We understand that finding a fair and reliable way to measure effective teaching in non-tested grades and subjects is difficult and important. And we’re really excited by the progress we see toward more effective teacher support and evaluation systems around the country. But proceeding carefully in non-tested grades and subjects would give us time to assess these new measures so that they’re thoughtfully designed and can provide useful and unbiased feedback on both teacher and student performance.
In the interim, states and districts should not use yet-to-be-validated measures of student learning for high-stakes purposes for teachers. Nor should they hold teachers in non-tested grades and subjects accountable for math and ELA test results that can’t be properly attributed to their efforts. Instead, states and districts could consider weighing proven measures—such as classroom observations and student surveys—more heavily for such teachers.

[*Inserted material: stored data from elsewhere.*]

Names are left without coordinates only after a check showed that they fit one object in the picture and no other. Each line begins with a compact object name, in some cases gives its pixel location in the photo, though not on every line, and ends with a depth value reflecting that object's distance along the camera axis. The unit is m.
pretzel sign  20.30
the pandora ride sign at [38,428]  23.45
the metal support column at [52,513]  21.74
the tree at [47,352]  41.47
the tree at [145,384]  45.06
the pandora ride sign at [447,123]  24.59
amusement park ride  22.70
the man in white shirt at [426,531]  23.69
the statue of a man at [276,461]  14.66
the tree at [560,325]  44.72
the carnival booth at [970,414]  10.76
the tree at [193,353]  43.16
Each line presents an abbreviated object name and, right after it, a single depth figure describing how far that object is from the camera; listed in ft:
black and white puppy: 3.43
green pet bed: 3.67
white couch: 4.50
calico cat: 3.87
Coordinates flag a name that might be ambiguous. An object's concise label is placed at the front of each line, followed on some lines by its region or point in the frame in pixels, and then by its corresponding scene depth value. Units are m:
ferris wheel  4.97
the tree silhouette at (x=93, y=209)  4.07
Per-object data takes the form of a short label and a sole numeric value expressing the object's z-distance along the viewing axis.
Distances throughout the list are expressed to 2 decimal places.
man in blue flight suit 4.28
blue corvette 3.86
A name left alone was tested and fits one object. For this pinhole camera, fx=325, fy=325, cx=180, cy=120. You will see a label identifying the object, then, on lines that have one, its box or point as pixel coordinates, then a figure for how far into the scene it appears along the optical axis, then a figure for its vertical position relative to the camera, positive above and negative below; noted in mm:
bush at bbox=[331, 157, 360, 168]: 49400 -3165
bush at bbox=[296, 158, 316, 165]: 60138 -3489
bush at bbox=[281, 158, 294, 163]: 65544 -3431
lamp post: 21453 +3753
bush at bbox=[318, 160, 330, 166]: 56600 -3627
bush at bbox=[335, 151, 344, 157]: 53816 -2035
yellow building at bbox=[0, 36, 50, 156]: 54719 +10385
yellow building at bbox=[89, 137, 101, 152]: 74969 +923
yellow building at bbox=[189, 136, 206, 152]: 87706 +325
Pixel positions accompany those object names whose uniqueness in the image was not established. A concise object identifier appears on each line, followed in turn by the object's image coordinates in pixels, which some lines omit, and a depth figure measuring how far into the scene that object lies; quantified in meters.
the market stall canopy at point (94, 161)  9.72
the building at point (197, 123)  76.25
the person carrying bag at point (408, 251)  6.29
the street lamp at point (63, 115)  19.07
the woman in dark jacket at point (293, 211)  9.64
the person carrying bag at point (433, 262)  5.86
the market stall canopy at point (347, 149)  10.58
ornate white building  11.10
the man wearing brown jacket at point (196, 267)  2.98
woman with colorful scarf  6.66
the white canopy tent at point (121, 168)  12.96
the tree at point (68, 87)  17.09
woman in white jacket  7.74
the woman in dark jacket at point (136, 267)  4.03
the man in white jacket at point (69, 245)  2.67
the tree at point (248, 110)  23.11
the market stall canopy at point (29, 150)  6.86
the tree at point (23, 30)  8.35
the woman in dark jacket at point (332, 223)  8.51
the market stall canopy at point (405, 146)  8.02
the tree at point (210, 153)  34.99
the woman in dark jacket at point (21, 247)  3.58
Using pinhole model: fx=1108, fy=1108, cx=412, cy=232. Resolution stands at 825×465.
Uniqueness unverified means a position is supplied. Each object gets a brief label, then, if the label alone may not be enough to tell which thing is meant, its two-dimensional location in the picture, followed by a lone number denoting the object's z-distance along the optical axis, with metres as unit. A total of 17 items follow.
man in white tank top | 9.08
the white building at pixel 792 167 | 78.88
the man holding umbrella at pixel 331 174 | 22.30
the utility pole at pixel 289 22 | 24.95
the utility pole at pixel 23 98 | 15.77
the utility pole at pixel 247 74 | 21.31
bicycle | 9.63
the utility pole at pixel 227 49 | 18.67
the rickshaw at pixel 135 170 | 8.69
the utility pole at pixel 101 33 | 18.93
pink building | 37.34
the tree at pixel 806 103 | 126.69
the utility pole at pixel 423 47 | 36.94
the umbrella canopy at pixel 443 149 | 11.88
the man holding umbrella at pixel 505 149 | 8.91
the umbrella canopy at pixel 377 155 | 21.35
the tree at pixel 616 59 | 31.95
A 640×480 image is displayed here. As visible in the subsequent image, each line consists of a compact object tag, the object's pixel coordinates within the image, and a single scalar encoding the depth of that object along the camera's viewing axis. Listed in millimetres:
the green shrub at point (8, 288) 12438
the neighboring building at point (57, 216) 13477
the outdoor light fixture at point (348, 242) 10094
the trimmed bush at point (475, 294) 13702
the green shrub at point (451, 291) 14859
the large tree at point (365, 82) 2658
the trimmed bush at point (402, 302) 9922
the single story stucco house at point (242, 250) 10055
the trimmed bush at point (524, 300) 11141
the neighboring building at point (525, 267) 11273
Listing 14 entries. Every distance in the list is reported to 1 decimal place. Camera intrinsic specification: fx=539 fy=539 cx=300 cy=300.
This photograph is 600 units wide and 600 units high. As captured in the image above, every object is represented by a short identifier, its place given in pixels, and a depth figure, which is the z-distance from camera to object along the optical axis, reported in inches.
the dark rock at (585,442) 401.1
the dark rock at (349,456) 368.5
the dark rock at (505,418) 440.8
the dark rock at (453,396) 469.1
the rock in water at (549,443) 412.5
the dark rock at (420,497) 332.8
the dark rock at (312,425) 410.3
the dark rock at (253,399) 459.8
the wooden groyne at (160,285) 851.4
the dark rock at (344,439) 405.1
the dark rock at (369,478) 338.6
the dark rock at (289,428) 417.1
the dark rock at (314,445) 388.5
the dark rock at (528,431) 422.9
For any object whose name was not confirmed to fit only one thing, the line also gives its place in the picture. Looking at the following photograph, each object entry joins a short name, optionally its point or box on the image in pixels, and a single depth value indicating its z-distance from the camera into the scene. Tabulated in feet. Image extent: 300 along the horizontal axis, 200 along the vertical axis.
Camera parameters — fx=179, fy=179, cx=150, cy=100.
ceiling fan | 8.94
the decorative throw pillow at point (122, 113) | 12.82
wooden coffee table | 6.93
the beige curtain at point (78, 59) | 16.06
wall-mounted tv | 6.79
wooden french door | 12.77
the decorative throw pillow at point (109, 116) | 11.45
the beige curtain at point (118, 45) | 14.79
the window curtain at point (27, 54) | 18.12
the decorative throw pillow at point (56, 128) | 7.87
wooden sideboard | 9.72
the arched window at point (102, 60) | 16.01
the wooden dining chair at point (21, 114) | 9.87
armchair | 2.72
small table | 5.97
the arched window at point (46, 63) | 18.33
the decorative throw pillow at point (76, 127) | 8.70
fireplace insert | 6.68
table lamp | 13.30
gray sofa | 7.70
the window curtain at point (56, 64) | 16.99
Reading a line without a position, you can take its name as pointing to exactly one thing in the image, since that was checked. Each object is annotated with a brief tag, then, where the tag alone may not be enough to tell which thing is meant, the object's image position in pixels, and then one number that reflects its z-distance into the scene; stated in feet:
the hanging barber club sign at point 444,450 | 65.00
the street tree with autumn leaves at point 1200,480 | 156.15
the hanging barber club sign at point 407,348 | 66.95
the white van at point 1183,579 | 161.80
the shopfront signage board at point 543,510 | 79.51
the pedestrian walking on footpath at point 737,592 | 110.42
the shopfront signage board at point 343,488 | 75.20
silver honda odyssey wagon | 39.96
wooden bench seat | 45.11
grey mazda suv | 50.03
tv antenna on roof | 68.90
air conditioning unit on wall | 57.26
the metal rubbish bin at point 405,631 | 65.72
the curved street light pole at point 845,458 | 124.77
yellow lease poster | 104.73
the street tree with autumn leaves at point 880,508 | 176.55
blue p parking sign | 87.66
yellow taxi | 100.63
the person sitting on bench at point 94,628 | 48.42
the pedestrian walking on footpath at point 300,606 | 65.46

And they could use student learning objectives and other evidence of student learning for feedback and development only until they’re proven comparable and reliable across schools and classrooms.
It’s particularly important to be thoughtful now, as states and districts transition from their existing math and literacy tests to new assessments aligned with the Common Core-State Standards. Teachers are just starting to shift their practices to reflect the new standards. We’re going to learn a lot in the next few years as teachers help-create Common Core instructional materials, resources, and formative assessments in partnership with others. Getting the timing and sequencing right about how to connect these new assessments to teacher support and evaluation systems will be crucial. Let’s allow for the time needed before making quick decisions to meet an arbitrary deadline.
Using actual student growth as one measure of a teacher’s performance makes sense. After all, it’s why most teachers entered the profession in the first place: to help students learn. The foundation is committed to understanding how states and districts are gathering evidence of student learning in non-tested grades and subjects to identify places that are taking the most effective approaches and share their lessons more broadly.
Meanwhile, it’s sound practice and smart long-term policy to responsibly phase in new accountability metrics to ensure both their success and their survival. We fully expect states and districts to continue refining and improving their teacher development and evaluation systems over time, based on feedback, lessons learned, and evidence from their own data and from research.
The field should bring a similar mindset to judging how well teachers advance student learning in subjects beyond math and literacy. After all teachers in non-tested grades and subjects also deserve measures they can trust.